What you hand back must match the records word for word, with no pictures.

Before and after room images:
"""

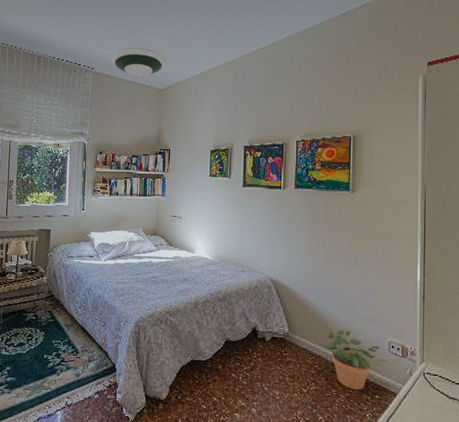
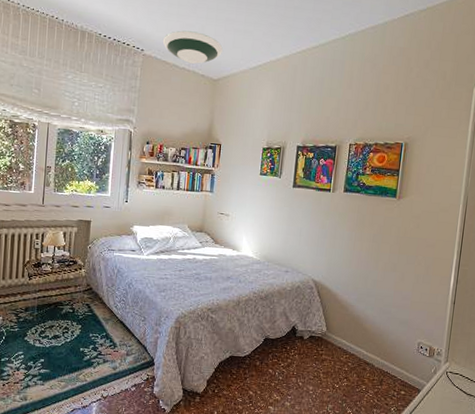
potted plant: present [324,330,388,391] -> none [358,330,416,387]

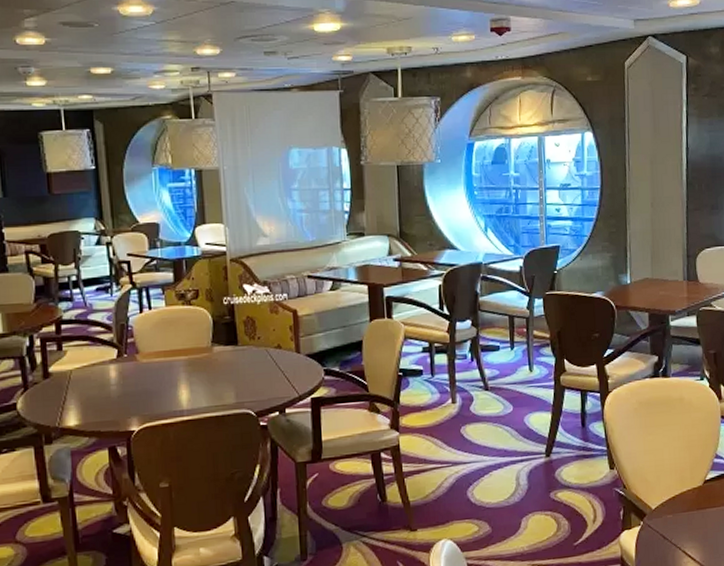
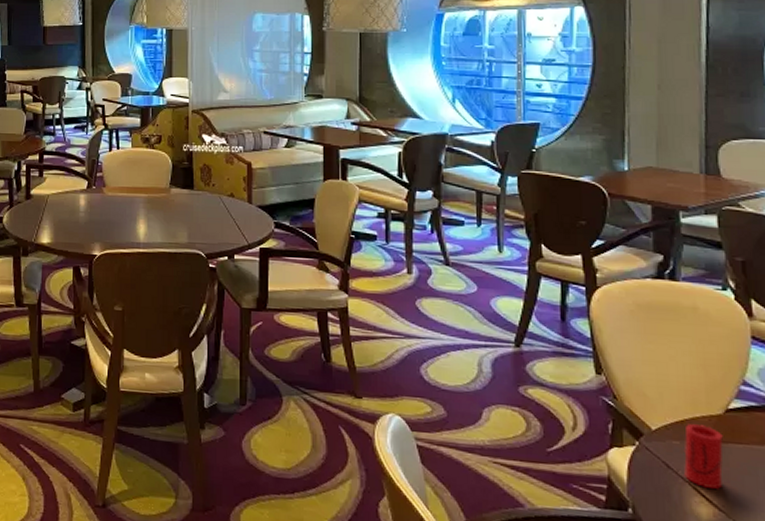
cup: none [675,497,703,550] -> present [683,424,723,490]

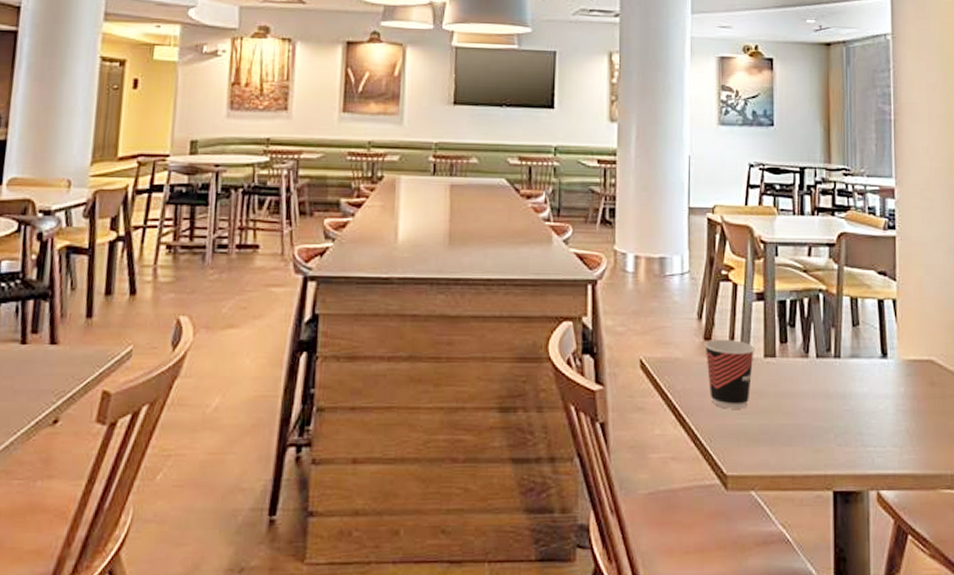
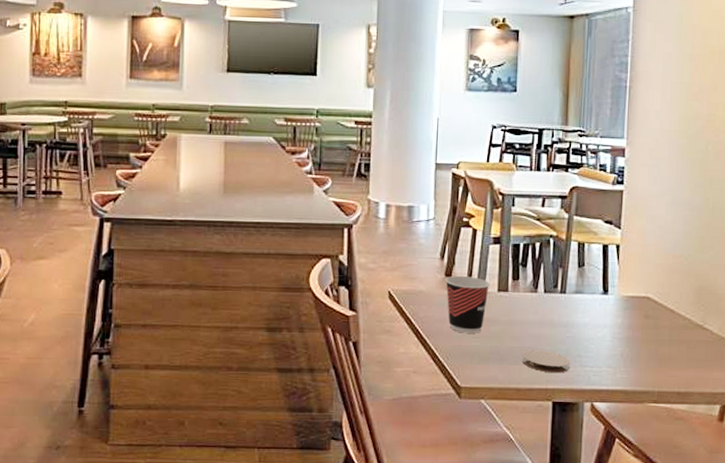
coaster: none [795,427,851,455] -> present [522,350,571,373]

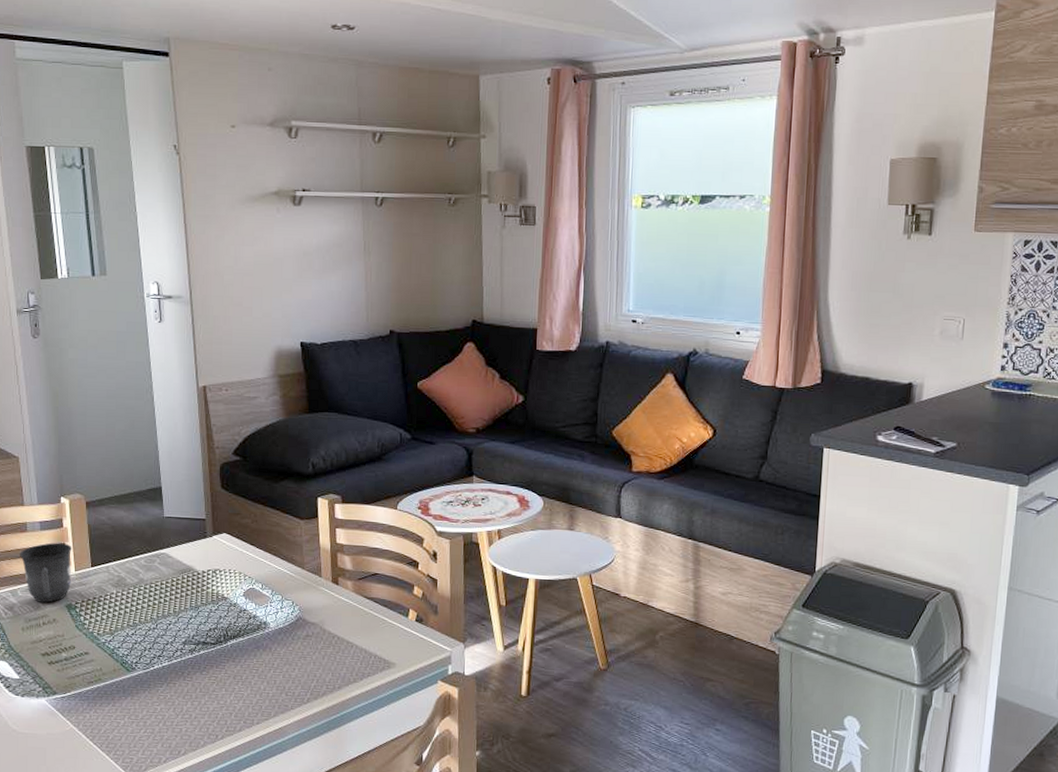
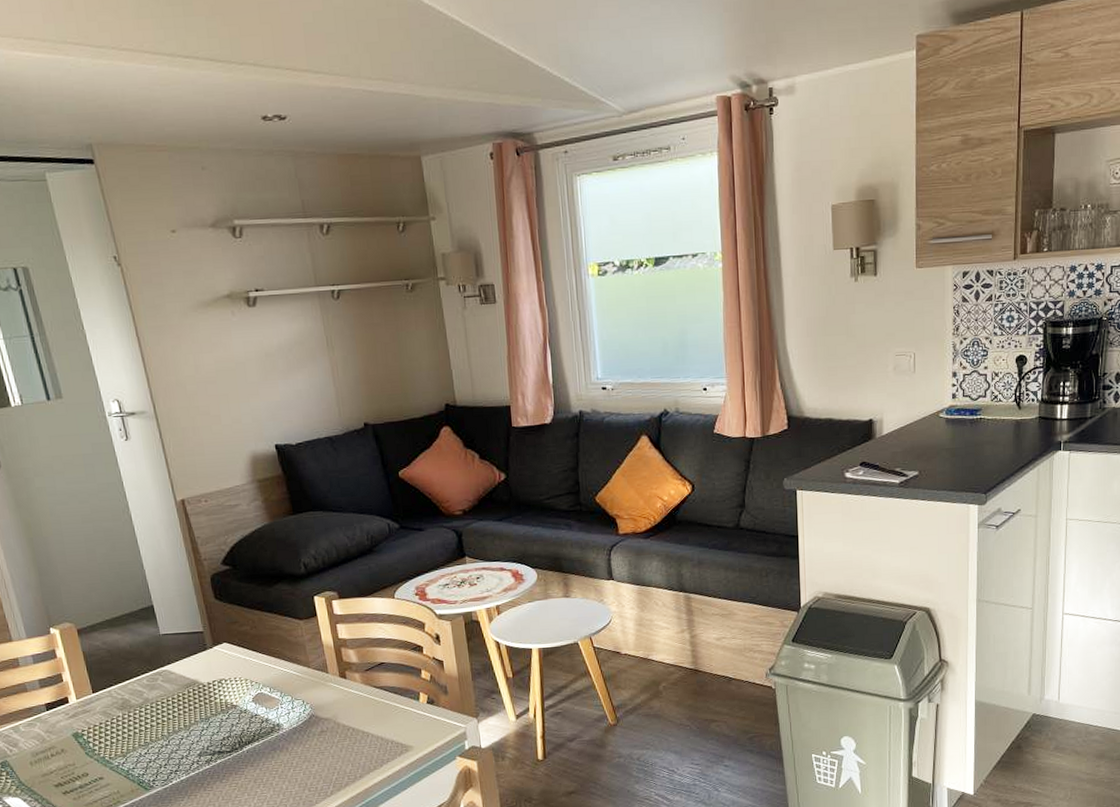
mug: present [20,542,73,603] -> none [16,673,75,735]

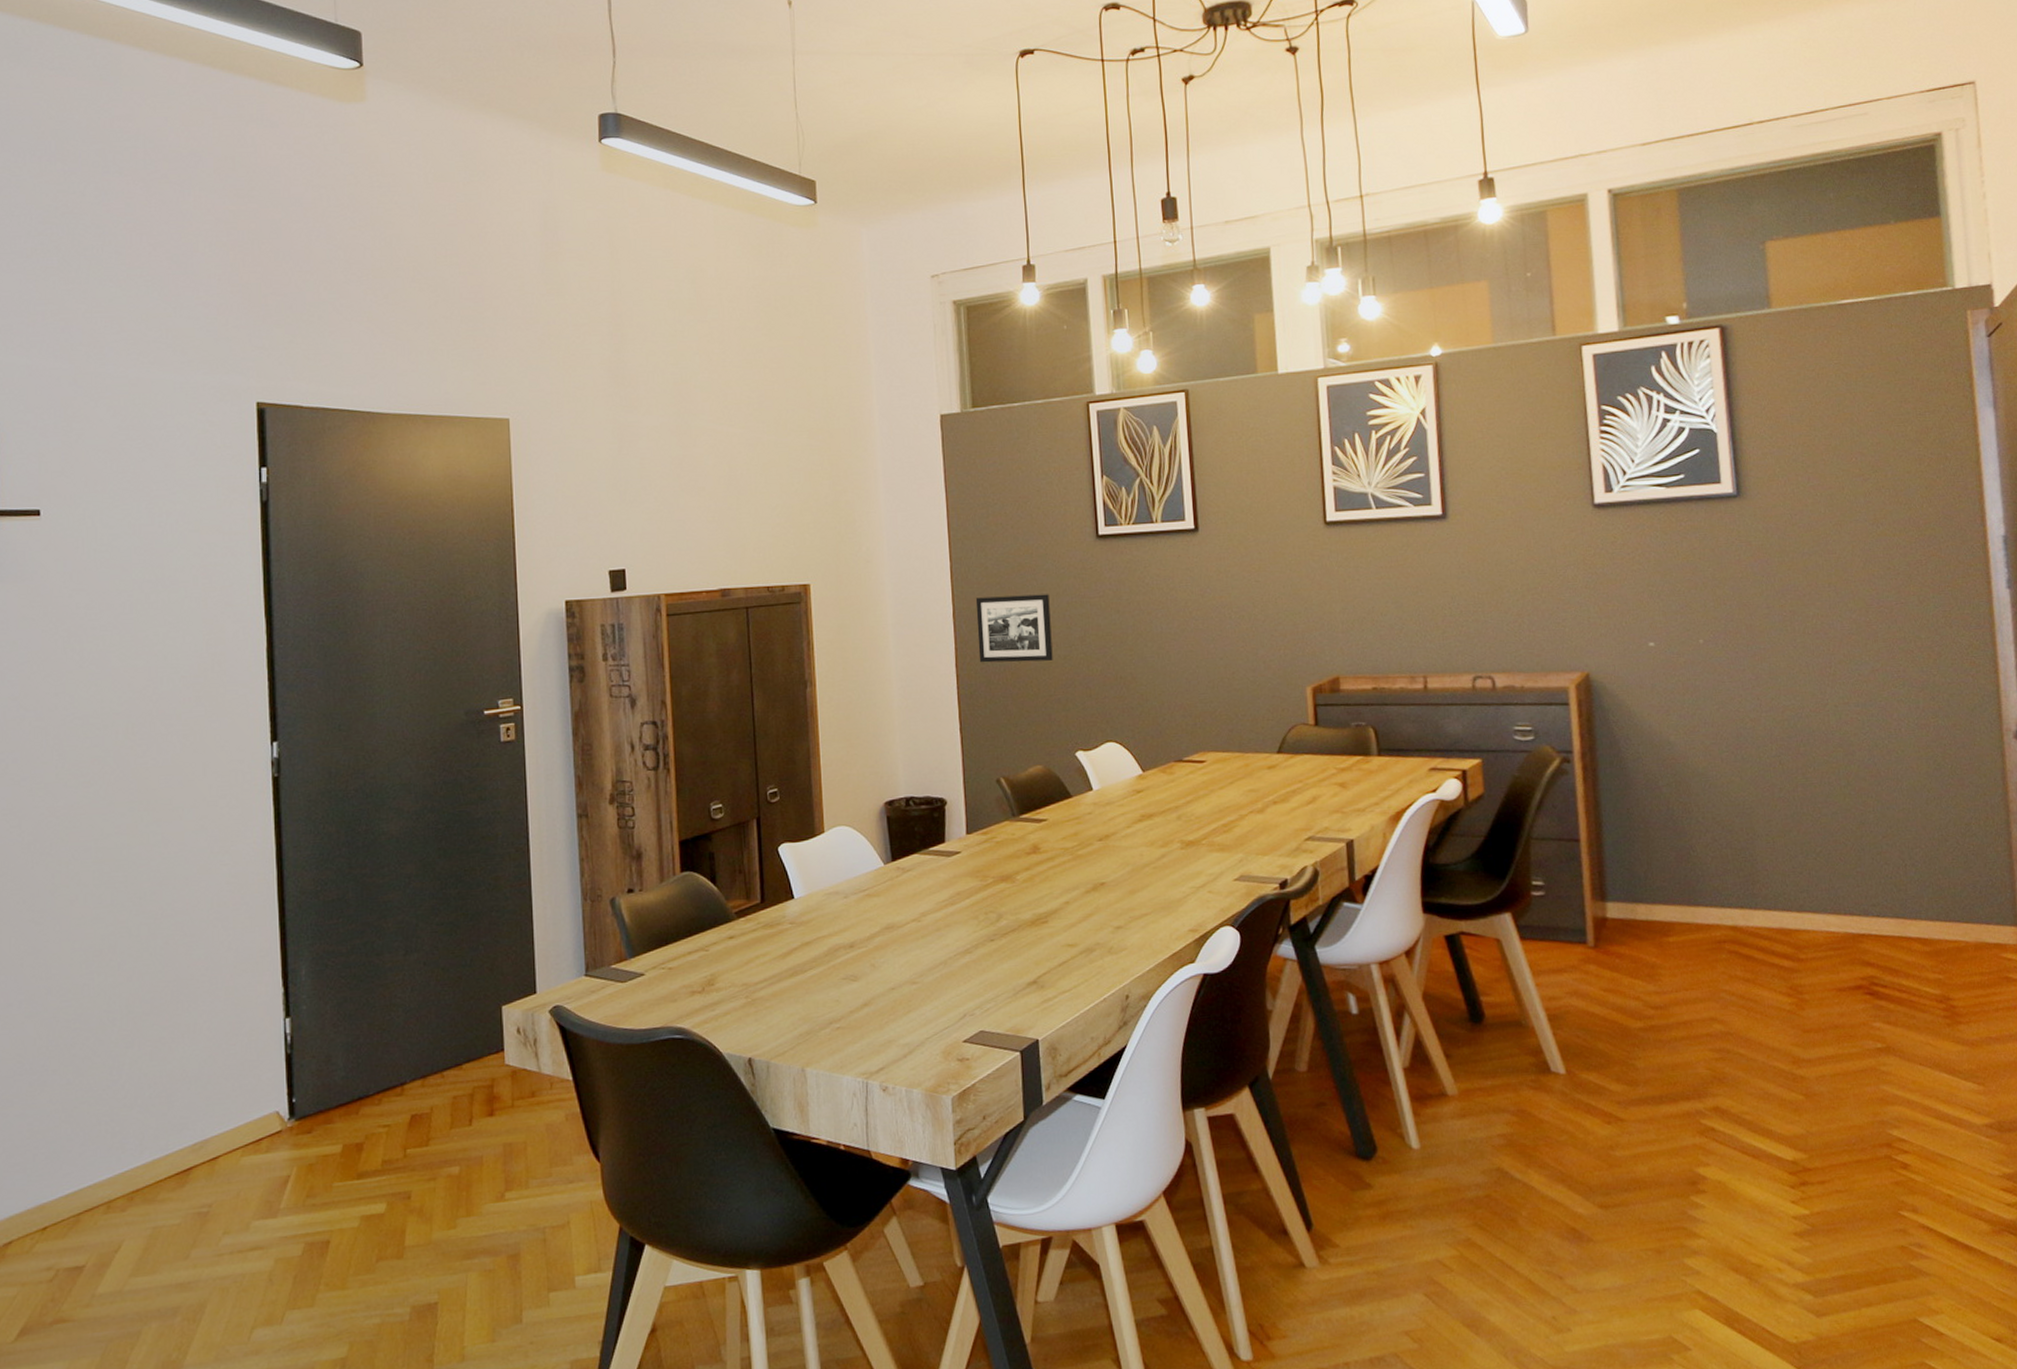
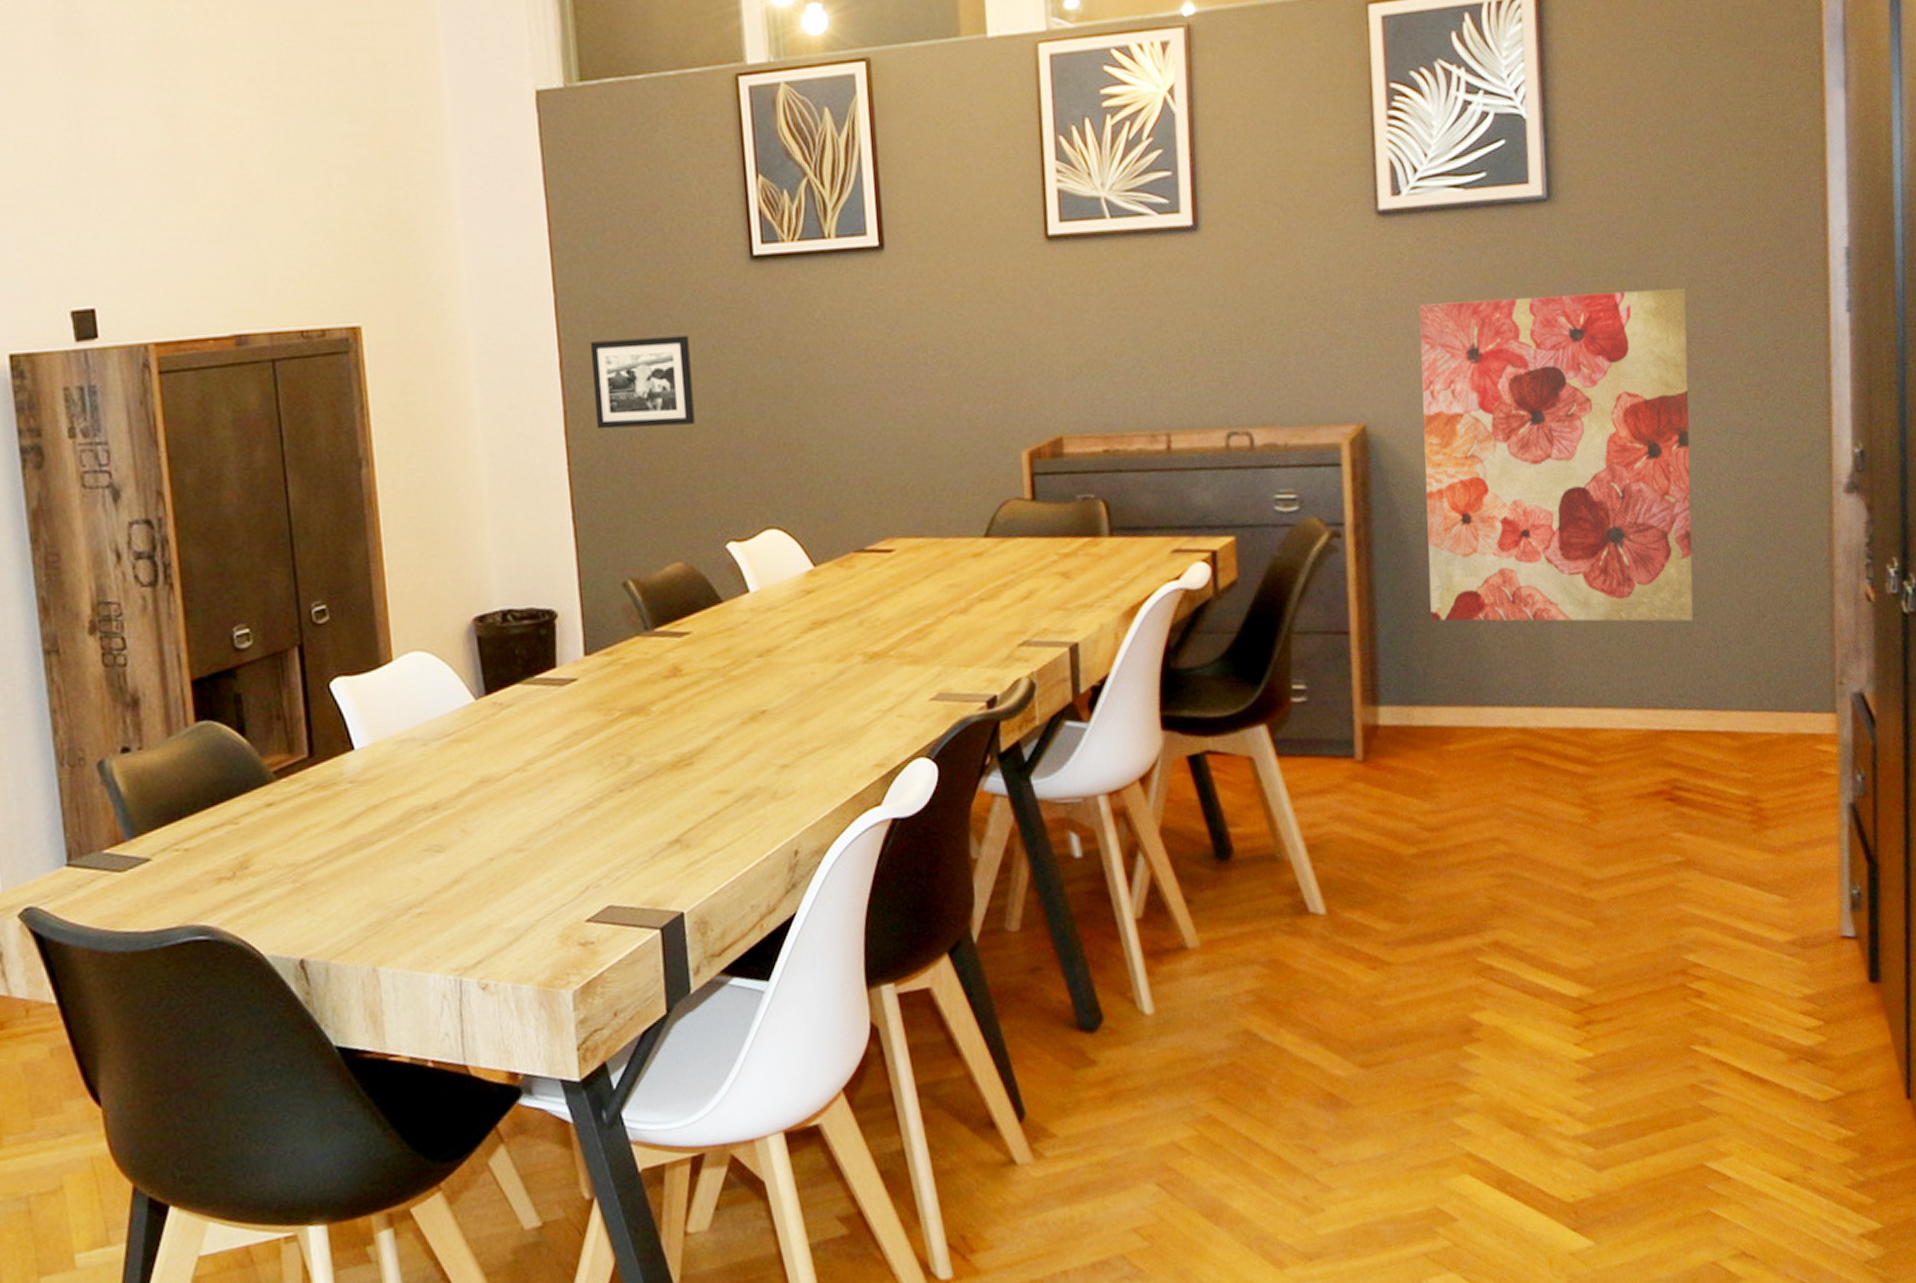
wall art: none [1631,567,1883,843] -> present [1418,287,1694,622]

"""

### Task response
potted plant: present [324,330,388,391] -> none [358,330,416,387]

cup: none [675,497,703,550] -> present [683,424,723,490]

coaster: none [795,427,851,455] -> present [522,350,571,373]

mug: present [20,542,73,603] -> none [16,673,75,735]

wall art: none [1631,567,1883,843] -> present [1418,287,1694,622]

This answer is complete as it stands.